-------- Information supplied --------

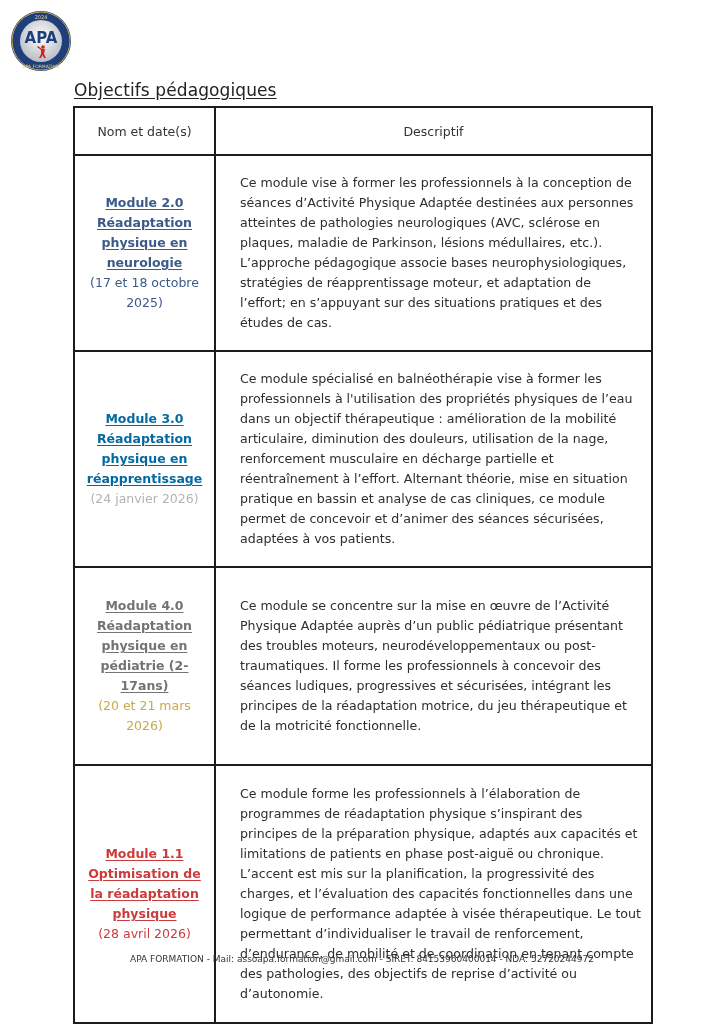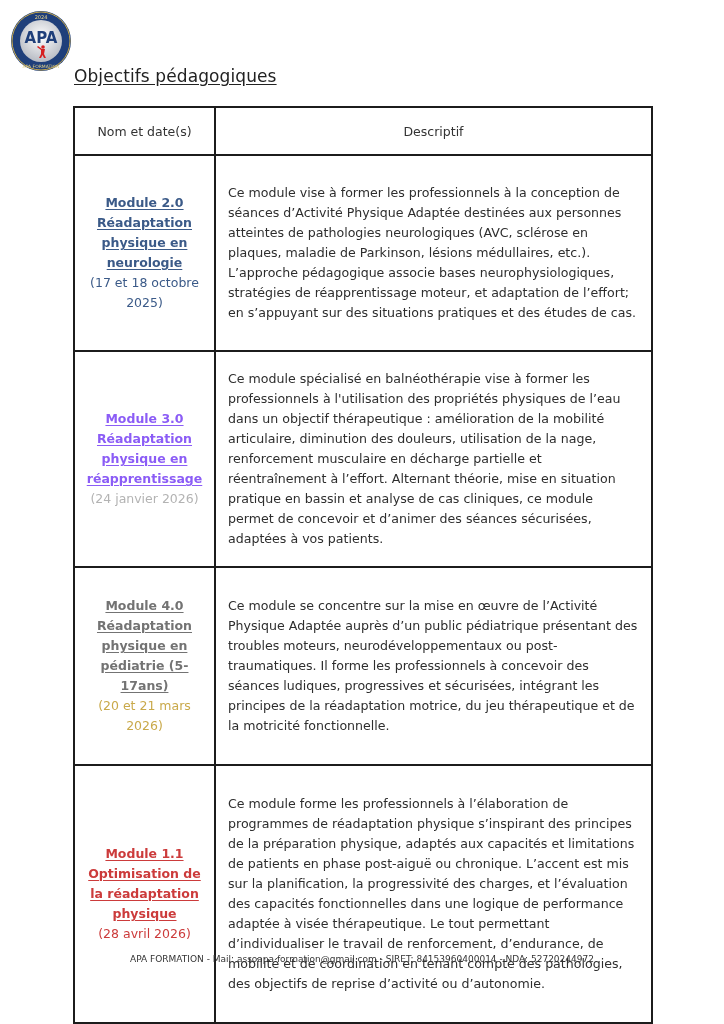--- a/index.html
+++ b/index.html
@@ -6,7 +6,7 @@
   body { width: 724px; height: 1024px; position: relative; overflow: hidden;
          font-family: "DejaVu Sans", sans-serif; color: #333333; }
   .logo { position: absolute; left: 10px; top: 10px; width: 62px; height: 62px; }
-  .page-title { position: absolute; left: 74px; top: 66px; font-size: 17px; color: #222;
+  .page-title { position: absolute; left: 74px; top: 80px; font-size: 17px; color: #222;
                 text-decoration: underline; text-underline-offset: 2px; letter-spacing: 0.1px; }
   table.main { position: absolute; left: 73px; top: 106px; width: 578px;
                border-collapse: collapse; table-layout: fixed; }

--------
-------- Information supplied --------

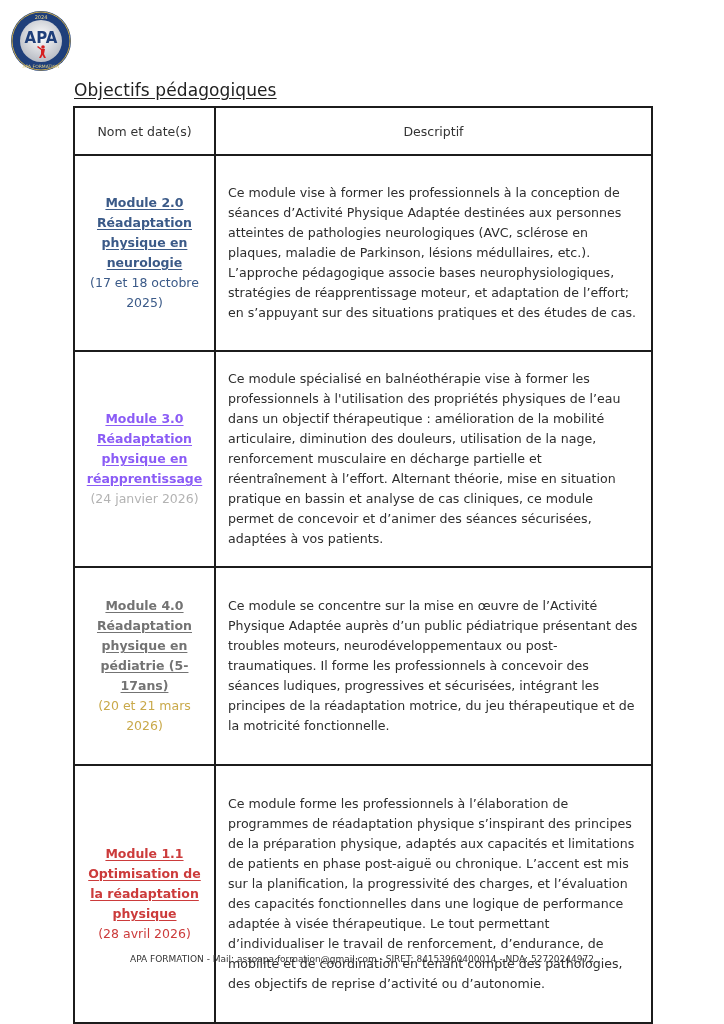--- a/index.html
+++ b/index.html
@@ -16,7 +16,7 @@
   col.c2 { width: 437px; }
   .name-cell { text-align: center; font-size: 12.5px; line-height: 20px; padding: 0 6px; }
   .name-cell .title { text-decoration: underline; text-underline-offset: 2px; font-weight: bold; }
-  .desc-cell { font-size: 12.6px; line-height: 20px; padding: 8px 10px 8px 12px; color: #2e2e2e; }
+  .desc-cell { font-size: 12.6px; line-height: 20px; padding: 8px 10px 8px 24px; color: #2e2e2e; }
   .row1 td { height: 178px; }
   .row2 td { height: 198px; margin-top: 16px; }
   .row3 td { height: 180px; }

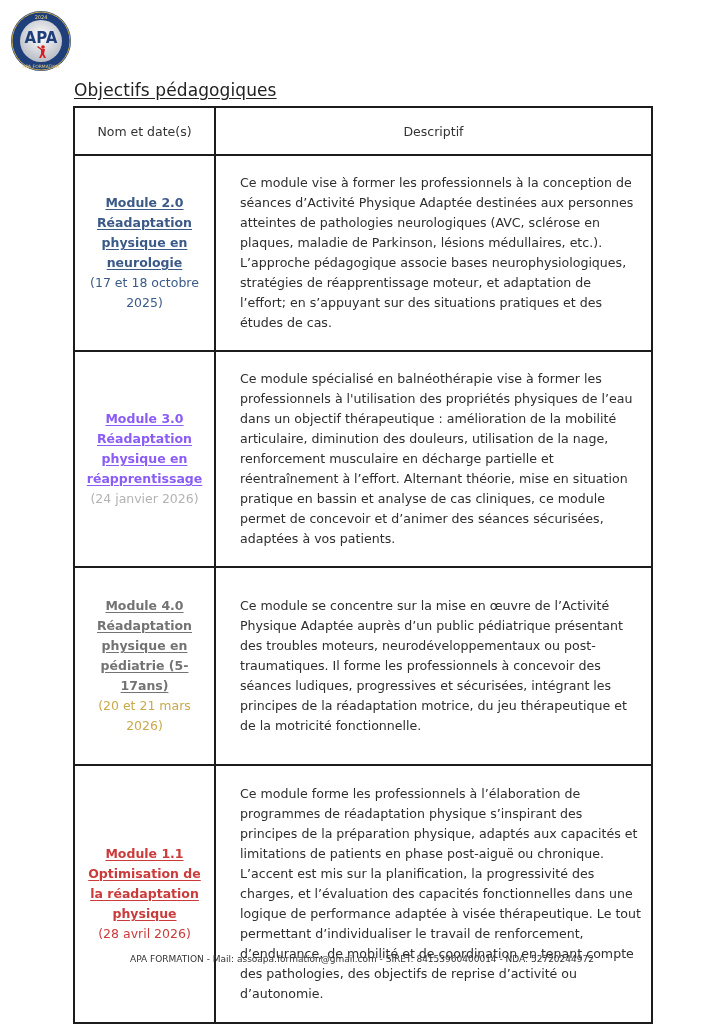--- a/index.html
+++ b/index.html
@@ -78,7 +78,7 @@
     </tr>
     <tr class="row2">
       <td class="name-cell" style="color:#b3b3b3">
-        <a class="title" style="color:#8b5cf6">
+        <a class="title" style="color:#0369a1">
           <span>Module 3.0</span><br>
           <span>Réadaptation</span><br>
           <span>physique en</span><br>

--------
-------- Information supplied --------

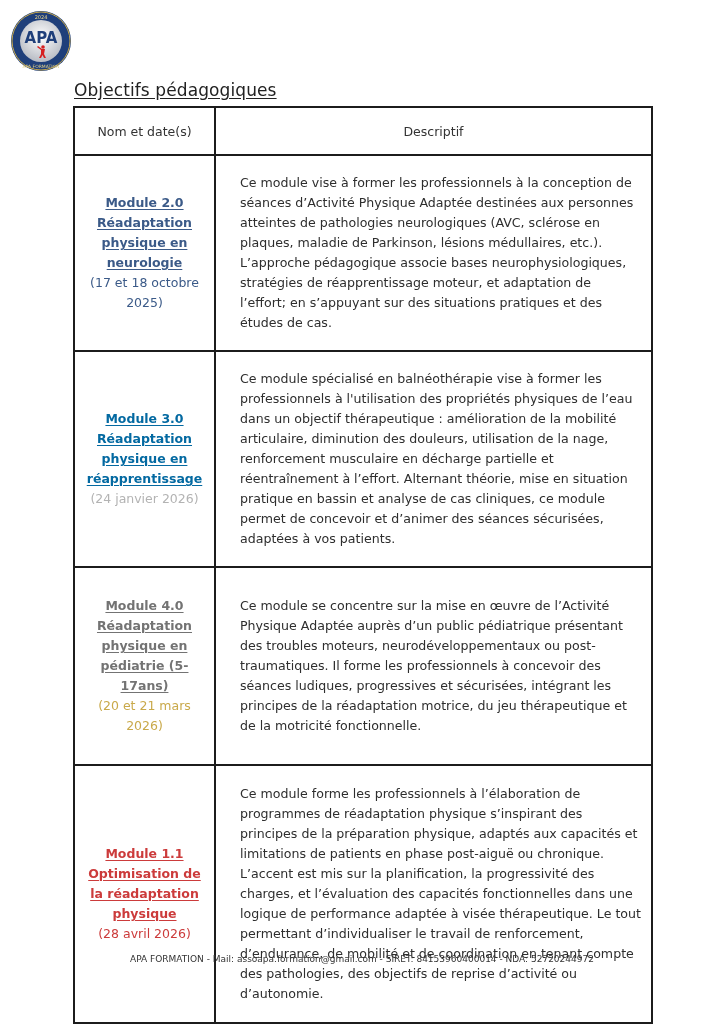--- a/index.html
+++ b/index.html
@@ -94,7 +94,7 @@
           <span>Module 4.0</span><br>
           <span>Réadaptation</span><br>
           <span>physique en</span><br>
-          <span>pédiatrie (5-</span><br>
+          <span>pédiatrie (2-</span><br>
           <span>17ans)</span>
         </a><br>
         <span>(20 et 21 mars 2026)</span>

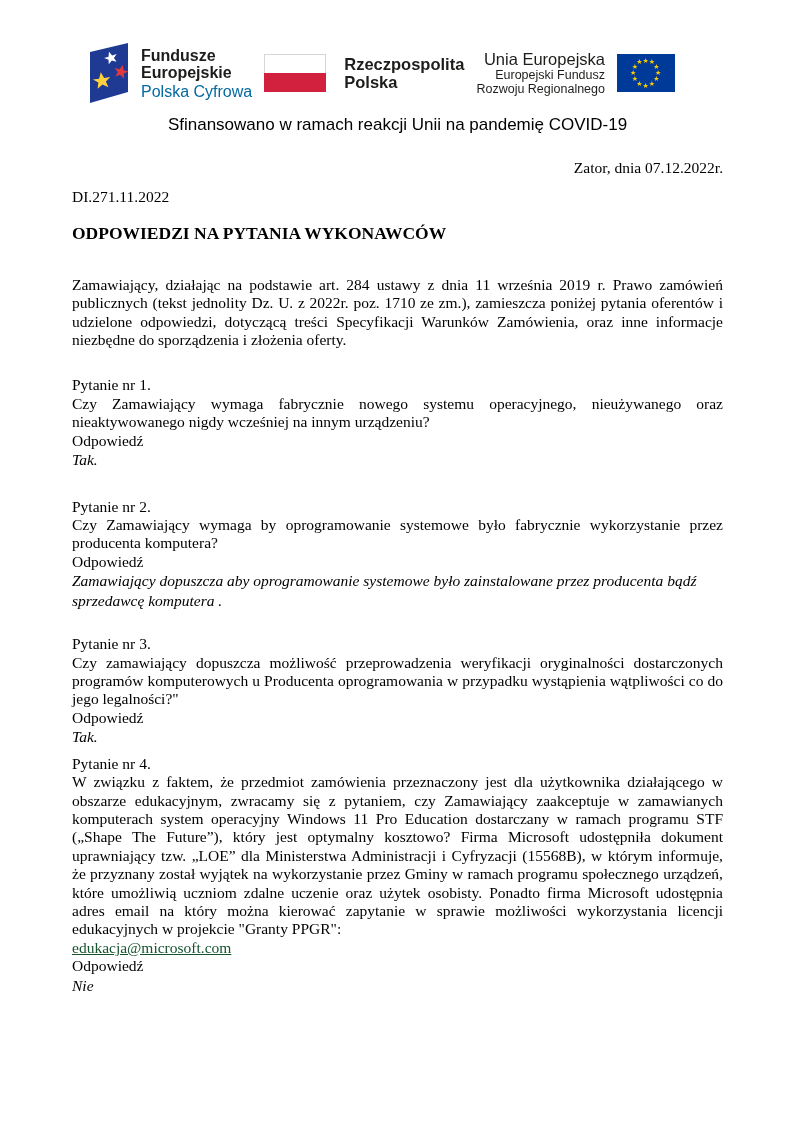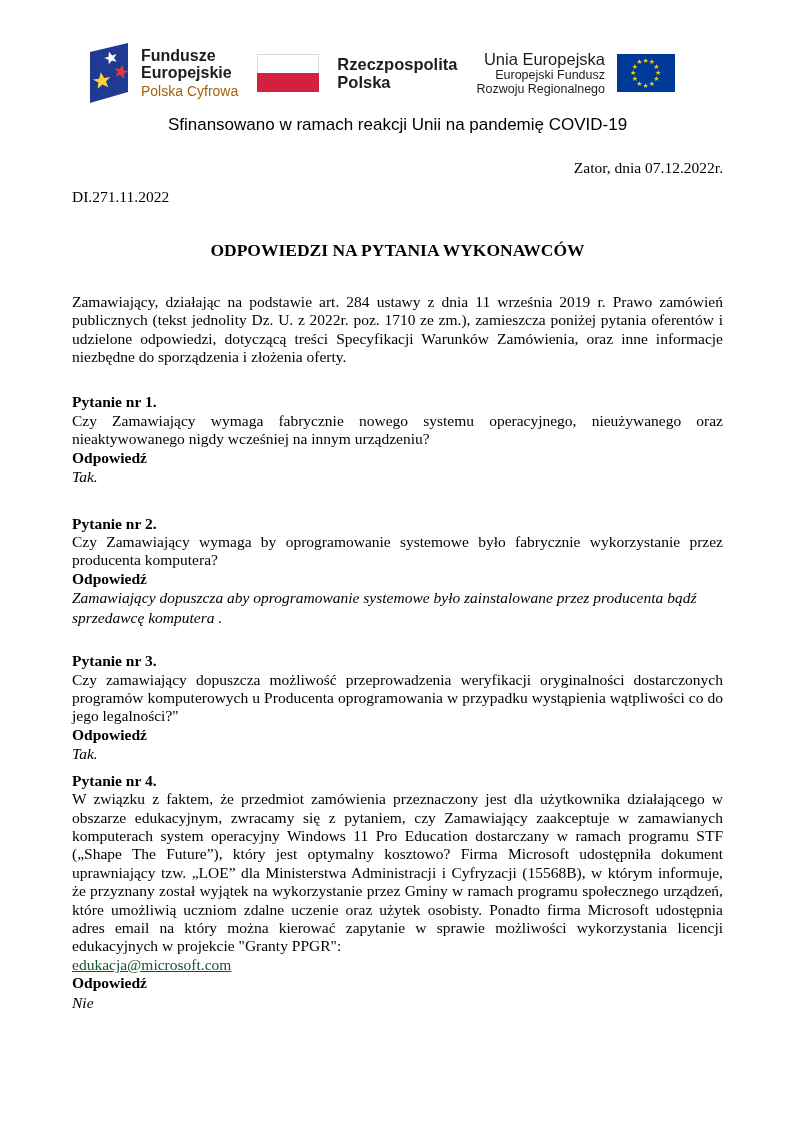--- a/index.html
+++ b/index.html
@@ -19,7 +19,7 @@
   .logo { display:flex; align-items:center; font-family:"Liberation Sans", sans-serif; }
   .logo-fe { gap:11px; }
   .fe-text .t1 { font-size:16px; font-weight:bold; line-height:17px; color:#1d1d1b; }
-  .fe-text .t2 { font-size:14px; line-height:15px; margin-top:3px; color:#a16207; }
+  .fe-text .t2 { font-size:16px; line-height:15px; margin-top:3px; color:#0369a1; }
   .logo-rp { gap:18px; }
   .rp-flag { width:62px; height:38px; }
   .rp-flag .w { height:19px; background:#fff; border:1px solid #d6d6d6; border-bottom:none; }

--------

◆ **Requirement**
Lines with the word "page": tally them across the material and give only the total.

◆ **Output for this exercise**
2